┌─ Provided entries

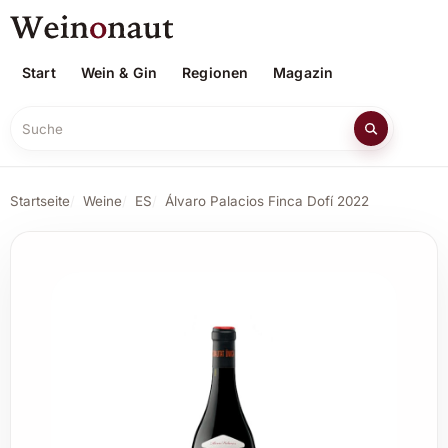
Start
Wein & Gin
Regionen
Magazin
Suche
Startseite
Weine
ES
Álvaro Palacios Finca Dofí 2022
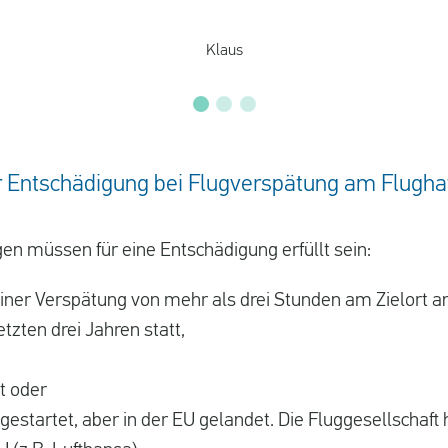
Klaus
r Entschädigung bei Flugverspätung am Flugh
n müssen für eine Entschädigung erfüllt sein:
iner Verspätung von mehr als drei Stunden am Zielort an
etzten drei Jahren statt,
t oder
gestartet, aber in der EU gelandet. Die Fluggesellschaft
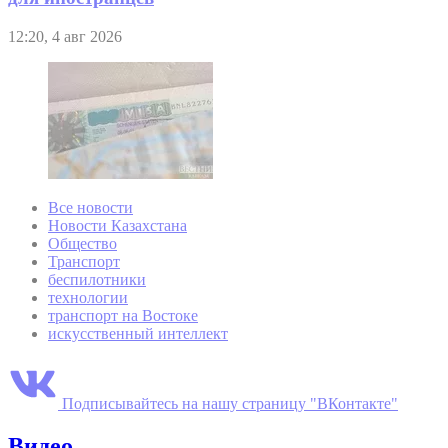
12:20, 4 авг 2026
Все новости
Новости Казахстана
Общество
Транспорт
беспилотники
технологии
транспорт на Востоке
искусственный интеллект
Подписывайтесь на нашу страницу "ВКонтакте"
Видео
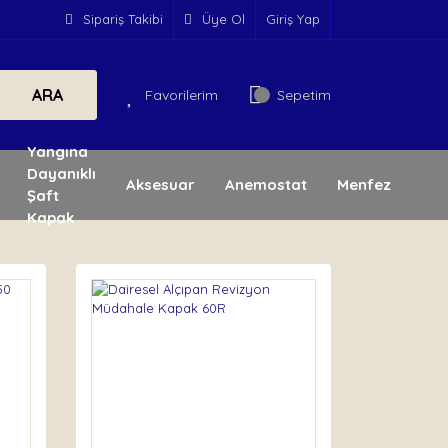
Sipariş Takibi
Üye Ol
Giriş Yap
ARA
Favorilerim
Sepetim
Yangına
Dayanıklı
Aksesuar
Anemostat
Menfez
Şaft
Kapak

└─

▶ _What the task requires_: Return the records exactly. Don't carry the pictures over.

▶ _Solution below_:
Start
Wein & Gin
Regionen
Magazin
Suche
Startseite
Weine
ES
Álvaro Palacios Finca Dofí 2022
Klaus
r Entschädigung bei Flugverspätung am Flugh
n müssen für eine Entschädigung erfüllt sein:
iner Verspätung von mehr als drei Stunden am Zielort an
etzten drei Jahren statt,
t oder
gestartet, aber in der EU gelandet. Die Fluggesellschaft
12:20, 4 авг 2026
Все новости
Новости Казахстана
Общество
Транспорт
беспилотники
технологии
транспорт на Востоке
искусственный интеллект
Подписывайтесь на нашу страницу "ВКонтакте"
Видео
Sipariş Takibi
Üye Ol
Giriş Yap
ARA
Favorilerim
Sepetim
Yangına
Dayanıklı
Aksesuar
Anemostat
Menfez
Şaft
Kapak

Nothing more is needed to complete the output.